I have written a lot in this blog.
Most of it is useless B.S to stroke my own ego and pad my resume, but some of it is actually pretty cool. Some of it has been predictions about the future of the entertainment industry, political arena or media business. Occasionally, I do actually have the testicular fortitude to put myself out there and call my shot a la Babe Ruth. And sometimes I am just a little ahead of the curve when it comes to certain things a la Heath Ledger's Joker (I will let you hash out all the similarities between the two).
So today I would like to look back of three entries of mine and see how the look from the perspective of the present. After all, things are always changing. Let's see if they hold up.
In this entry I imagined what Barack Obama's economic team would be like if they were an hour long drama on FOX. The thing that struck me about this entry is its timing. Say what you will about our President, but he certainly wasted no time in tackling the issue of the economy. I originally looked for this post in January and February. But it turns out, it was written all the way back in mid-November. Anyway, here is the outline for the second season of "The Economists"
The season opens on Geithner, alone in his office, holding an unseen photograph and crying silently. We then get back to the action of him trying to fix the economy. But wait, where are the other Economists? That's the twist. Over several episodes we learn through flashbacks that they all gradually quit the team. Melody left him personally when she heard of his unpaid back-taxes-controversy (Sample dialogue "Tim, we are supposed to be fight the problem....not BEING the problem!!!"). And then she makes the move to a different department professionally. Christina Romer and Larry Summers try to console Tim but he finally becomes such a mess over the loss of Melody that they are forced to go back to their day jobs. The Economists are still fighting the bad economy, but they aren't fighting it together and it is hurting them. Finally, say around episode 7 or 8, Tim's life is placed in danger by T-Rexes attacking the White House. Hundreds of lives are lost and Tim and Melody lock themselves in a broom closet to avoid the inevitable. They reconnect romantically and professionally before Christina and Larry bust through the White House doors with an elite squad of T-Rex killers and save the day.

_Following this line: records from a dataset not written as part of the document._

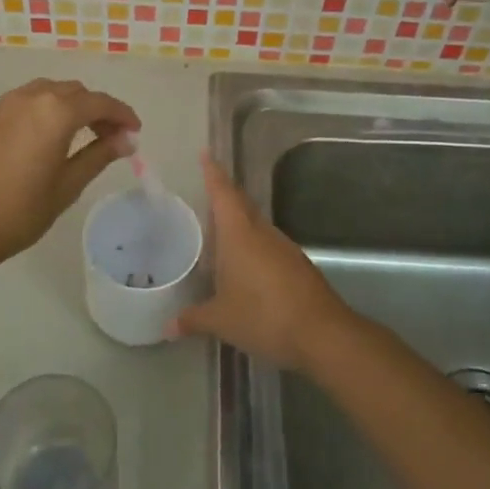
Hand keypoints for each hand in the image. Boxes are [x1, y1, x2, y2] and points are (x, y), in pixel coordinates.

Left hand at [0, 79, 139, 267]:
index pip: (100, 103)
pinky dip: (51, 109)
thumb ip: (99, 155)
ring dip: (74, 107)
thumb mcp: (68, 185)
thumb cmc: (20, 210)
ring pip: (53, 92)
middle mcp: (33, 96)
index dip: (122, 115)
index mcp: (56, 111)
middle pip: (77, 93)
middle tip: (113, 140)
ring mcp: (8, 103)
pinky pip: (32, 100)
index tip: (136, 133)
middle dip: (99, 110)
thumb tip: (126, 140)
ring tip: (85, 138)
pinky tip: (54, 137)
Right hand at [173, 151, 359, 369]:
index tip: (205, 154)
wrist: (322, 334)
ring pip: (257, 226)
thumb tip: (167, 326)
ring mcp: (284, 248)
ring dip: (239, 225)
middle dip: (224, 197)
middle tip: (205, 196)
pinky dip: (254, 248)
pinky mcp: (298, 266)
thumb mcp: (221, 320)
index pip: (223, 193)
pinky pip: (269, 246)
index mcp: (239, 234)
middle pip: (241, 205)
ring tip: (219, 234)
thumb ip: (193, 319)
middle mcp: (263, 233)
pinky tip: (245, 268)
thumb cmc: (263, 316)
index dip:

The Economists then go back to fighting the economy together....and ultimately fail miserably.
But that's not until Season 4.
In this entry (or part of this entry at least) I dreamed of a world in which we could synthetically replicate dog or cat meat so that we could see what they taste like without actually murdering the house-cat.

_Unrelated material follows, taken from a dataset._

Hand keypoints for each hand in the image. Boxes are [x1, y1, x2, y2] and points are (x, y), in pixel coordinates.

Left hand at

Looks like my dream is slowly becoming a reality.
Synthetic meat grown in labs now exists and it is called SHMEAT. Scientists have finally begun research and application on the process of growing meat in a lab. The problem is, they are growing boring stuff like poultry and steak. Science, you are missing a golden opportunity here! People don't want to eat synthetic chickens and cows! You know why? Because people like REALY chickens and REAL cows. If synthetic meat is going to be profitable then it has to be taboo, naughty meat.

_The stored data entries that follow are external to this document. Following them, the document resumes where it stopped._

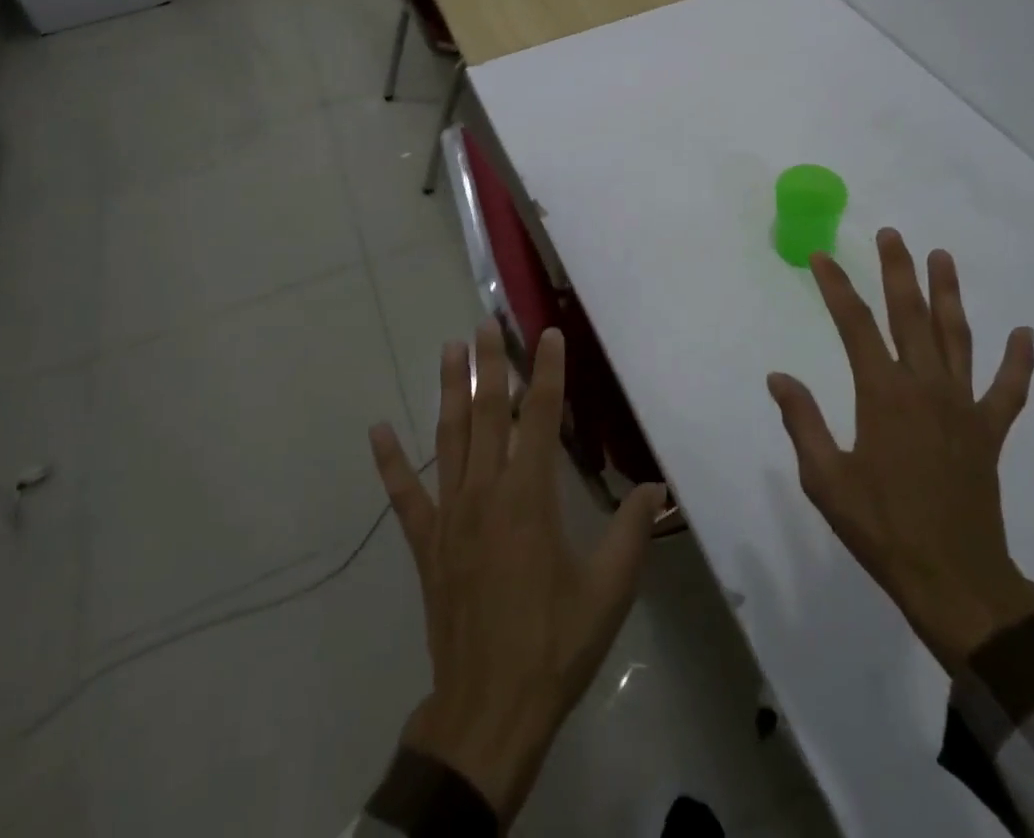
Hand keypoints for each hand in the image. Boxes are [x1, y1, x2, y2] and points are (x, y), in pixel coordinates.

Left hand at [369, 321, 666, 821]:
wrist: (489, 711)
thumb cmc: (554, 644)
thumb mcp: (609, 590)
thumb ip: (631, 531)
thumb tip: (657, 486)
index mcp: (530, 497)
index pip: (540, 417)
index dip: (546, 372)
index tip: (547, 334)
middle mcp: (485, 492)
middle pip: (487, 413)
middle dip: (488, 364)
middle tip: (485, 322)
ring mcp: (450, 515)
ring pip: (448, 437)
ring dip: (448, 391)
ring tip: (447, 349)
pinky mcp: (426, 544)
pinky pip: (403, 495)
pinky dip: (389, 462)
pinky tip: (377, 430)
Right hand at [768, 230, 1033, 672]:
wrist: (955, 582)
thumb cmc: (882, 528)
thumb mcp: (825, 479)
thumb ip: (803, 421)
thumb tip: (778, 377)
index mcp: (882, 394)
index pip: (854, 325)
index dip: (836, 286)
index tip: (822, 257)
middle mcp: (925, 387)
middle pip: (909, 315)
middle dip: (898, 271)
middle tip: (892, 235)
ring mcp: (963, 407)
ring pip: (957, 337)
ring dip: (949, 295)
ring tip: (942, 257)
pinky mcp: (990, 432)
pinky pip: (1008, 389)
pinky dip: (1018, 361)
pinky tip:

The NPR article asks who would buy this synthetic meat. I certainly would...as long as it's dog meat.
And you can quote me on that.
And finally, we come to Borrower Beware. To my knowledge this is the first and last time I have ever written about the bailout. All the way back then it was a possibility for the auto industry to get their bailout, so that's what I wrote about. I was just trying to be a Good Samaritan and let the Auto industry know that all borrowed money comes with strings attached.
I guess I was wrong.
AIG proved once and for all that the money DID come without strings attached.
Their little exec-bonus "snafu" kind of proved to me what I suspected in the first place. We should have let them fail. Again, I know almost nothing about the economy. I know that I exchange currency for a good or service and that's about as far as my understanding goes. But I do know how capitalism works...or at least I thought I did. I thought Capitalism and Democracy was Freedom: the Freedom to succeed and the Freedom to fail as well.
I don't want to get too "political" here but the whole notion of a bailout still just confuses the hell out of me.
I don't feel anger towards AIG, however. More than anything, I feel a little bit of pity. They are like having a grandparent with dementia. You can try to help them or teach them otherwise all you want, but they are still going to do bizarre, nonsensical things.
The blast from the past has now ended. We can resume making ill-fated predictions about the future and making fun of politics/journalism/FOX.